Your instructions: Count, please, the lines in the listing below that contain "were", and reply with the count only.

⟨

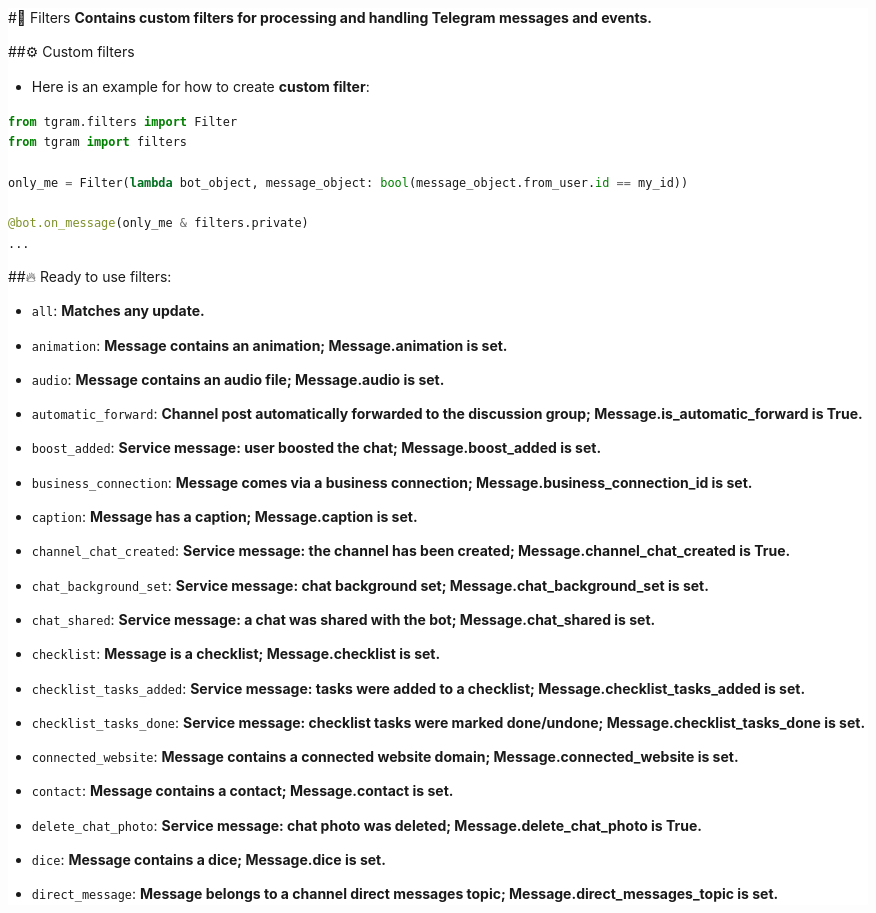 #🔮 Filters
**Contains custom filters for processing and handling Telegram messages and events.**

##⚙️ Custom filters
- Here is an example for how to create **custom filter**:

```python
from tgram.filters import Filter
from tgram import filters

only_me = Filter(lambda bot_object, message_object: bool(message_object.from_user.id == my_id))

@bot.on_message(only_me & filters.private)
...
```

##🔥 Ready to use filters:
- `all`: **Matches any update.**

- `animation`: **Message contains an animation; Message.animation is set.**

- `audio`: **Message contains an audio file; Message.audio is set.**

- `automatic_forward`: **Channel post automatically forwarded to the discussion group; Message.is_automatic_forward is True.**

- `boost_added`: **Service message: user boosted the chat; Message.boost_added is set.**

- `business_connection`: **Message comes via a business connection; Message.business_connection_id is set.**

- `caption`: **Message has a caption; Message.caption is set.**

- `channel_chat_created`: **Service message: the channel has been created; Message.channel_chat_created is True.**

- `chat_background_set`: **Service message: chat background set; Message.chat_background_set is set.**

- `chat_shared`: **Service message: a chat was shared with the bot; Message.chat_shared is set.**

- `checklist`: **Message is a checklist; Message.checklist is set.**

- `checklist_tasks_added`: **Service message: tasks were added to a checklist; Message.checklist_tasks_added is set.**

- `checklist_tasks_done`: **Service message: checklist tasks were marked done/undone; Message.checklist_tasks_done is set.**

- `connected_website`: **Message contains a connected website domain; Message.connected_website is set.**

- `contact`: **Message contains a contact; Message.contact is set.**

- `delete_chat_photo`: **Service message: chat photo was deleted; Message.delete_chat_photo is True.**

- `dice`: **Message contains a dice; Message.dice is set.**

- `direct_message`: **Message belongs to a channel direct messages topic; Message.direct_messages_topic is set.**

⟩

Answer to this exercise: 2